During the reported quarter, Jacobs’ revenues came in at $3.17 billion, surpassing the consensus mark of $3.15 billion by 0.7%. The improvement was driven by healthy segmental businesses and the KeyW acquisition. Backlog as of Jun 28, 2019 totaled $22.5 billion, up 8% from $19.8 billion reported in the comparable year-ago period.

Segment Details

Jacobs reports revenues under two segments — Aerospace, Technology and Nuclear (ATN); and Buildings, Infrastructure and Advanced Facilities (BIAF).

Revenues from the Aerospace, Technology and Nuclear segment of $1,156.5 million (representing 36.5% of total revenues) increased 13.2% year over year. Backlog at the end of the quarter was roughly $8.5 billion, up 18.3% year over year.

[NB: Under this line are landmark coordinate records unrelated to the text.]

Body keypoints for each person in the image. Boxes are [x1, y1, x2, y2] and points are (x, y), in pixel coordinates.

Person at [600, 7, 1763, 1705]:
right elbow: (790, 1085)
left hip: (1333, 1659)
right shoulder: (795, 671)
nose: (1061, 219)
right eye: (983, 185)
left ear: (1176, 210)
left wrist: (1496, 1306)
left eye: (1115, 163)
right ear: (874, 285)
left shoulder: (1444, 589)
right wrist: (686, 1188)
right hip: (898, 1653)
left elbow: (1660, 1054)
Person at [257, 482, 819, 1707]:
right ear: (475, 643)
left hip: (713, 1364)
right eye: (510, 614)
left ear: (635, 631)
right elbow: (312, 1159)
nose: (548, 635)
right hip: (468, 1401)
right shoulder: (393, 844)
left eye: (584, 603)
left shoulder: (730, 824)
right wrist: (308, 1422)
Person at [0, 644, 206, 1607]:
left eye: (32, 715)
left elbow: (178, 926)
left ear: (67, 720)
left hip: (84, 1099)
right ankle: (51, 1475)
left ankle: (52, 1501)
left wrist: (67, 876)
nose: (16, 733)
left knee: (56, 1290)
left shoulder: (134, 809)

Revenues from the Buildings, Infrastructure and Advanced Facilities segment totaled $2,013.1 million, increasing 5.3% year over year and accounting for 63.5% of revenues in the quarter under review. Backlog at the end of the quarter was roughly $14 billion, up 10.4% year over year.

Margins Profile

In the quarter under review, adjusted gross profit increased 2.9% year over year to $628.6 million. Adjusted selling, general and administrative expenses — which grew 2% from the prior-year quarter to $395.8 million — represented 12.5% of its total revenues. Adjusted operating margin contracted 70 basis points to 8.8% in the quarter.

Balance Sheet and Cash Flow

At the end of the fiscal third quarter, Jacobs had cash and cash equivalents of $998.2 million, up from $634.9 million at fiscal 2018-end. Long-term debt balance decreased to $1.25 billion at the end of the quarter from $2.14 billion at fiscal 2018-end.

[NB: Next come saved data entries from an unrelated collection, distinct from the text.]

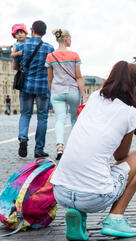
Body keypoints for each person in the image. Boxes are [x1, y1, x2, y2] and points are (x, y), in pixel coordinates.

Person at [51, 37, 136, 241]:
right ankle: (115, 218)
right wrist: (132, 119)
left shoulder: (96, 97)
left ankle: (77, 214)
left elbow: (121, 77)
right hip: (94, 197)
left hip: (60, 190)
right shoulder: (129, 114)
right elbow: (121, 155)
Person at [12, 20, 55, 159]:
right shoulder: (49, 48)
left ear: (31, 30)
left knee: (25, 114)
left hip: (26, 86)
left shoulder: (22, 46)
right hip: (43, 87)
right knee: (42, 117)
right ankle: (39, 149)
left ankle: (23, 138)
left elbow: (15, 67)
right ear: (44, 32)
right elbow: (52, 68)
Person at [45, 28, 86, 160]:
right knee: (74, 119)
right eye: (70, 38)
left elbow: (50, 79)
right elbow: (79, 77)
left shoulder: (50, 56)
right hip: (73, 90)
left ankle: (60, 147)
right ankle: (74, 148)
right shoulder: (74, 55)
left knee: (60, 120)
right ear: (66, 38)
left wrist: (52, 91)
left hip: (57, 91)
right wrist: (84, 95)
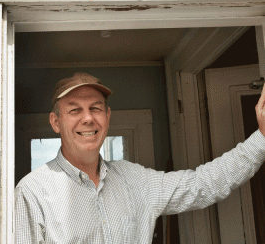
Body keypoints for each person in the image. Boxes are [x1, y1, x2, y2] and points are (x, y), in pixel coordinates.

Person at [15, 72, 265, 243]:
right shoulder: (33, 191)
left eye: (95, 108)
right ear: (55, 122)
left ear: (108, 116)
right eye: (74, 110)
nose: (88, 118)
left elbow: (202, 184)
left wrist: (262, 138)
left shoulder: (135, 180)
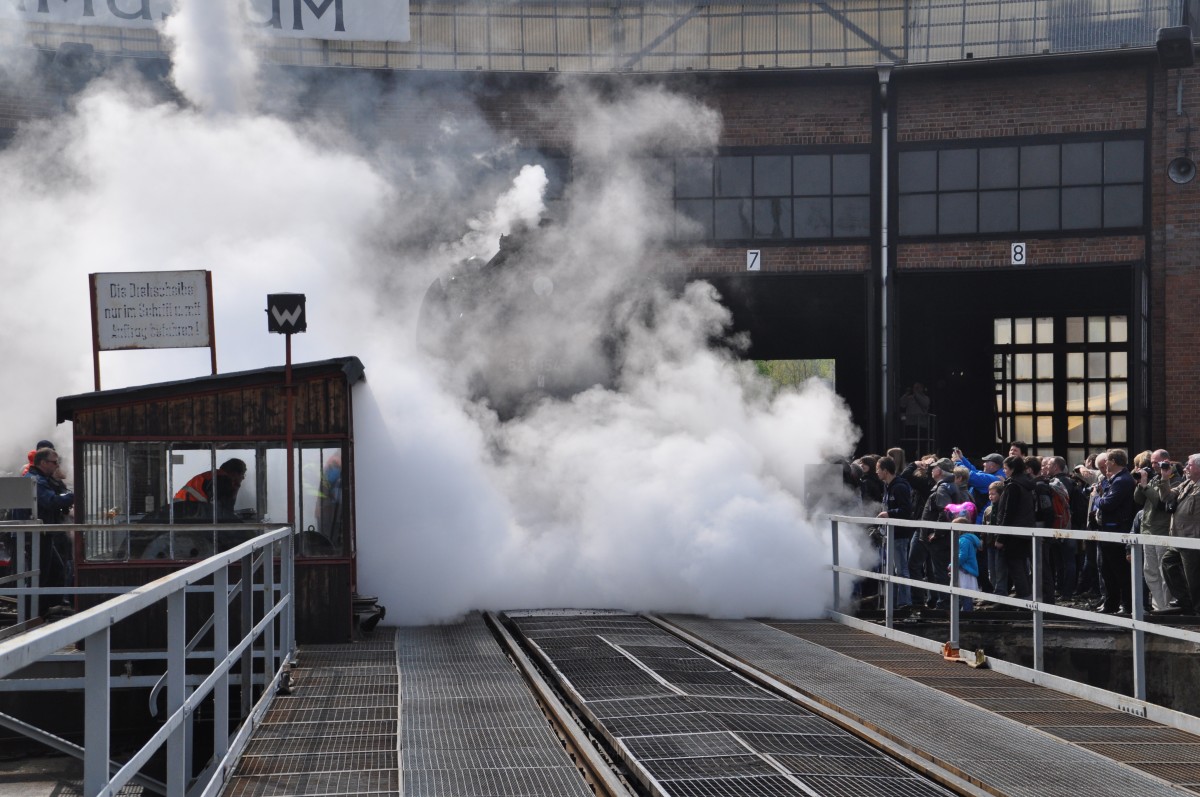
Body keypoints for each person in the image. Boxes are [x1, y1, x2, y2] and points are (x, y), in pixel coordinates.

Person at [26, 447, 74, 615]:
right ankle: (37, 612)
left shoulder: (41, 479)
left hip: (44, 534)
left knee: (55, 569)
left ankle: (47, 608)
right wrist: (75, 495)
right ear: (43, 463)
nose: (56, 465)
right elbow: (51, 501)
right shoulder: (37, 481)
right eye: (54, 462)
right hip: (37, 535)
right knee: (42, 573)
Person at [1093, 448, 1136, 615]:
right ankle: (1111, 604)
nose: (1105, 465)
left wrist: (1096, 497)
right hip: (1108, 530)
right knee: (1107, 569)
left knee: (1120, 571)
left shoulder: (1122, 481)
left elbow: (1108, 504)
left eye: (1107, 461)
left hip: (1116, 530)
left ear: (1113, 462)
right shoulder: (1115, 480)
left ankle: (1127, 607)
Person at [1133, 449, 1176, 612]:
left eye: (1156, 462)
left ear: (1166, 461)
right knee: (1150, 571)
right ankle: (1158, 605)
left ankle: (1165, 605)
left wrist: (1145, 486)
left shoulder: (1174, 479)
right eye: (1151, 462)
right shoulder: (1155, 479)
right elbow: (1138, 499)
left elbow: (1160, 503)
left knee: (1162, 570)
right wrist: (1141, 483)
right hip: (1148, 530)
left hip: (1162, 530)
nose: (1153, 466)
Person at [1159, 454, 1200, 613]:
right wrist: (1164, 477)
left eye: (1189, 465)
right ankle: (1185, 601)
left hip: (1193, 538)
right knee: (1168, 562)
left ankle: (1196, 609)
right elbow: (1166, 497)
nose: (1186, 468)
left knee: (1193, 577)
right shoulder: (1187, 484)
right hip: (1178, 537)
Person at [993, 454, 1037, 601]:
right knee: (1022, 566)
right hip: (1023, 531)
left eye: (1005, 468)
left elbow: (1008, 512)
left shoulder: (1013, 486)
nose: (1004, 471)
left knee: (1015, 566)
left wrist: (1001, 537)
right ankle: (1026, 595)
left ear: (1012, 469)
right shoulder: (1026, 484)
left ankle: (1024, 597)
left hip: (1013, 532)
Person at [876, 455, 914, 608]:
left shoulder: (899, 487)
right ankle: (894, 603)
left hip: (899, 534)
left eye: (878, 469)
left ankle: (905, 603)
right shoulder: (888, 486)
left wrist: (889, 514)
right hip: (890, 534)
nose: (877, 472)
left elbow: (906, 510)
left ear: (885, 470)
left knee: (901, 570)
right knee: (893, 570)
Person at [174, 458, 247, 521]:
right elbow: (223, 512)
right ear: (234, 474)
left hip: (180, 510)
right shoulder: (223, 480)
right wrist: (234, 489)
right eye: (242, 475)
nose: (243, 478)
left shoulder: (213, 476)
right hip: (187, 512)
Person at [952, 517, 983, 611]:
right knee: (966, 593)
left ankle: (966, 612)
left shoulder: (963, 540)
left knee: (964, 592)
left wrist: (952, 565)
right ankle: (966, 610)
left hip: (964, 570)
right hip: (968, 570)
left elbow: (962, 556)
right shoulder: (969, 539)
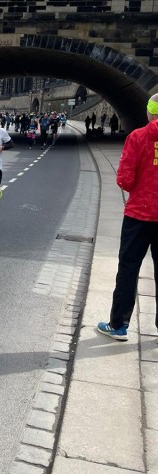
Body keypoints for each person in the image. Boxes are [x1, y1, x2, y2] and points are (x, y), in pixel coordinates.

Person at [97, 94, 158, 341]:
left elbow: (125, 179)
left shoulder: (138, 137)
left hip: (139, 214)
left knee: (129, 268)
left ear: (149, 112)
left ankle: (119, 324)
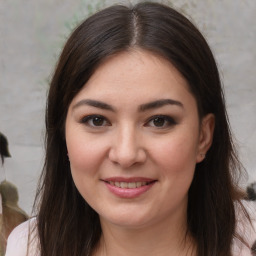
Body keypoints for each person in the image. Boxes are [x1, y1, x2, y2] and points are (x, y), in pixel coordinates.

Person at [5, 2, 256, 256]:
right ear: (63, 134)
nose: (126, 155)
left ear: (203, 137)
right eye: (97, 120)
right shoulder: (29, 247)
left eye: (159, 121)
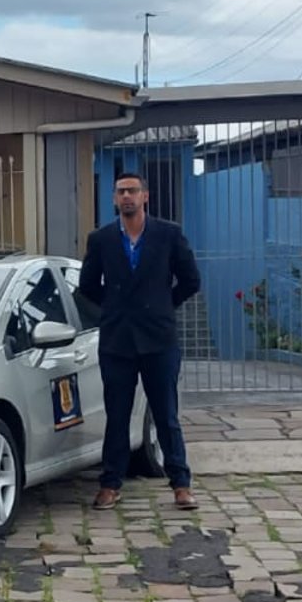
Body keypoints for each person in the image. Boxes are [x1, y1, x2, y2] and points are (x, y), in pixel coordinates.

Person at [76, 172, 202, 512]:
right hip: (118, 340)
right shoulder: (101, 239)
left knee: (165, 413)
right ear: (115, 199)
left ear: (145, 196)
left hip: (159, 338)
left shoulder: (168, 234)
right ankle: (110, 484)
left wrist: (163, 304)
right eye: (121, 192)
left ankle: (180, 483)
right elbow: (87, 286)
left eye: (133, 190)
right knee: (116, 414)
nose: (127, 196)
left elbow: (191, 280)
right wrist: (116, 307)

In the fiscal third quarter, the company used cash in operating activities of $165.1 million compared with cash provided by operations of $214.7 million a year ago.

2019 View Up

Jacobs now expects fiscal 2019 pro-forma EPS in the range of $4.75-$5.00, up from prior expectation of $4.45-$4.85. Jacobs also increased the lower end of its adjusted EBITDA guided range to $0.965-$1 billion from $0.92-$1 billion expected earlier.

Zacks Rank & Peer Releases

Currently, Jacobs carries a Zacks Rank #3 (Hold). You can see the complete list of today’s Zacks #1 Rank (Strong Buy) stocks here.

Quanta Services Inc. PWR reported lower-than-expected results in second-quarter 2019. During the quarter, adjusted earnings came in at 31 cents per share, missing the consensus estimate of 84 cents by 63.1% and decreasing 47.5% from the year-ago period. Total revenues of $2.84 billion also lagged the consensus mark of $2.89 billion by 1.8%. However, the said metric increased 6.8% year over year.

KBR, Inc. KBR reported strong second-quarter 2019, buoyed by continued solid organic growth in Government Services and Technology businesses. It reported adjusted earnings of 41 cents per share, beating the Zacks Consensus Estimate of 40 cents by 2.5%. The reported figure also increased 17.1% from 35 cents per share registered a year ago. Total revenues of $1.42 billion surpassed the consensus mark by 3.3% and increased 12.2% year over year.

Fluor Corporation FLR reported adjusted earnings of 33 cents per share in second-quarter 2019, missing the Zacks Consensus Estimate of 50 cents by 36.5%. The reported figure also deteriorated significantly from the year-ago earnings of 81 cents per share by 59.3%. Revenues during the quarter totaled $4.09 billion, lagging the consensus mark of $4.56 billion by 10.2% and declining 16.2% year over year. The downside was mainly caused by lower contribution from Energy & Chemicals, Government, and Diversified Services segments.